Picture 1: The latissimus dorsi is fully engaged, yet the upper back muscles are not recruited due to a winged scapula/stretched position. There is unnecessary tension on the upper area of the trapizius due to cervical extension.

Picture 2: The  latissimus dorsi is fully engaged, yet the scapula positioning allows the upper back muscles to be recruited. Neutral spine positioning is demonstrated through the cervical spine allowing the upper part of the trapezius to relax while the rhomboids and mid/lower area of the trapezius can be activated.

The video below demonstrates the correct top position for the chin-up (notice at the last second in the top position I retract my scapula and attempt to pop my chest out to hit thoracic extension) under a maximal load.


Moving Forward
There are many regressions and progressions for the chin-up which are beyond the scope of this post but have been previously covered here. Remember, select a comfortable grip and get strong in that position (load up) even if the goal is specifically hypertrophy. Lastly, never forget “chest out” at the top of a chin-up or pull-up to activate all the muscles of the upper back and promote healthy shoulders.

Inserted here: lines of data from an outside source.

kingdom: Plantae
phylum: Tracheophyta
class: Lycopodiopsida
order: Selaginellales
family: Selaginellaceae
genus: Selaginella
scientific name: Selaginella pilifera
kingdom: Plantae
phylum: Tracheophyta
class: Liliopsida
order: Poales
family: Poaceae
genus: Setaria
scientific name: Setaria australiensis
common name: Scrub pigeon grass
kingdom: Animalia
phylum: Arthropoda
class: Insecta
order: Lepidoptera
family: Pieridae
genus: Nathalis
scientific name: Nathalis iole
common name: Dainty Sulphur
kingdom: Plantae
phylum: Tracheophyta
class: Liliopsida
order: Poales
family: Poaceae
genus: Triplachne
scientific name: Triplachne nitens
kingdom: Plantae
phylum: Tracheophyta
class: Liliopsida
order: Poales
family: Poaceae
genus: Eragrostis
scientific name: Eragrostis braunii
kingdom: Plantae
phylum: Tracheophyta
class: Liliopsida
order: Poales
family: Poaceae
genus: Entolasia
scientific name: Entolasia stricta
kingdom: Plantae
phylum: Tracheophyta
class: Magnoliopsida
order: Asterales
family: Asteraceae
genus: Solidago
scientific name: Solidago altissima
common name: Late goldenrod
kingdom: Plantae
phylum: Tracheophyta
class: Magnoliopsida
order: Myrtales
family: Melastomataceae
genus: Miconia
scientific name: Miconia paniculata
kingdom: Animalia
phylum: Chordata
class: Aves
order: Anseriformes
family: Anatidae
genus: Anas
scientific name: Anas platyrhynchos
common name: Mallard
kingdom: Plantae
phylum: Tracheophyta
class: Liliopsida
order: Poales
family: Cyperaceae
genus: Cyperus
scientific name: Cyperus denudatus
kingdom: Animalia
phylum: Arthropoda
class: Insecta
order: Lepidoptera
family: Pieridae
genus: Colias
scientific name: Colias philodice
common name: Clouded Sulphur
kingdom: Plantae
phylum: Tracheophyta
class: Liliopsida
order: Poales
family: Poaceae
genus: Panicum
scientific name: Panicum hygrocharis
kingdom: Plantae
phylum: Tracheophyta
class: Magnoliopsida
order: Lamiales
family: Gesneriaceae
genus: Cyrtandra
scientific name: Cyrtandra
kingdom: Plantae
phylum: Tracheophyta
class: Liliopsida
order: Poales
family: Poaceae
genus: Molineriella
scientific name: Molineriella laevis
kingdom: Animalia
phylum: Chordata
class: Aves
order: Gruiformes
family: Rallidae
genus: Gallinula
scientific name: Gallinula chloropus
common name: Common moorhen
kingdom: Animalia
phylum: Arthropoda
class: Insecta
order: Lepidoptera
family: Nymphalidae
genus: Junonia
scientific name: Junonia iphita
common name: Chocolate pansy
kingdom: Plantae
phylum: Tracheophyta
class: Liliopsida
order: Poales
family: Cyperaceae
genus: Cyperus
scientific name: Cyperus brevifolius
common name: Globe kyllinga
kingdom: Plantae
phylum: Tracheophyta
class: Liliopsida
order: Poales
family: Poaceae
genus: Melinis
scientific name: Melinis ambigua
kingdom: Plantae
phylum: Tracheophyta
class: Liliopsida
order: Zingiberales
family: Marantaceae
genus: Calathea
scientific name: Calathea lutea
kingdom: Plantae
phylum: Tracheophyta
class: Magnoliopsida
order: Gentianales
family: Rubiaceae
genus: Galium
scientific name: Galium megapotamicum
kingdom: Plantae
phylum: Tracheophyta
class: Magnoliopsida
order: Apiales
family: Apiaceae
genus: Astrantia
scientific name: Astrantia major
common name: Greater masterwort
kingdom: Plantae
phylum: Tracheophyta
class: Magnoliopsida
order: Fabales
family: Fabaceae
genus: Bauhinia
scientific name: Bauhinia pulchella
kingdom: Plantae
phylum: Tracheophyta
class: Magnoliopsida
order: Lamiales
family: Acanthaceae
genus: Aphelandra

  1. Lusk, SJ., Hale, BD., and Russell, DM. (2010) Grip Width and Forearm Orientation Effects on Muscle Activity During the Lat Pull-Down. Journal of Strength & Conditioning Research. 24(7) 895-900.
  2. Signorile, J.F., Attila, Z.J. and Szwed, S.P. (2002) A Comparative Electromyographical Investigation of Muscle Utilization Patterns Using Various Hand Positions During the Lat Pull – down. Journal of Strength and Conditioning Research; 16(4), 539-546.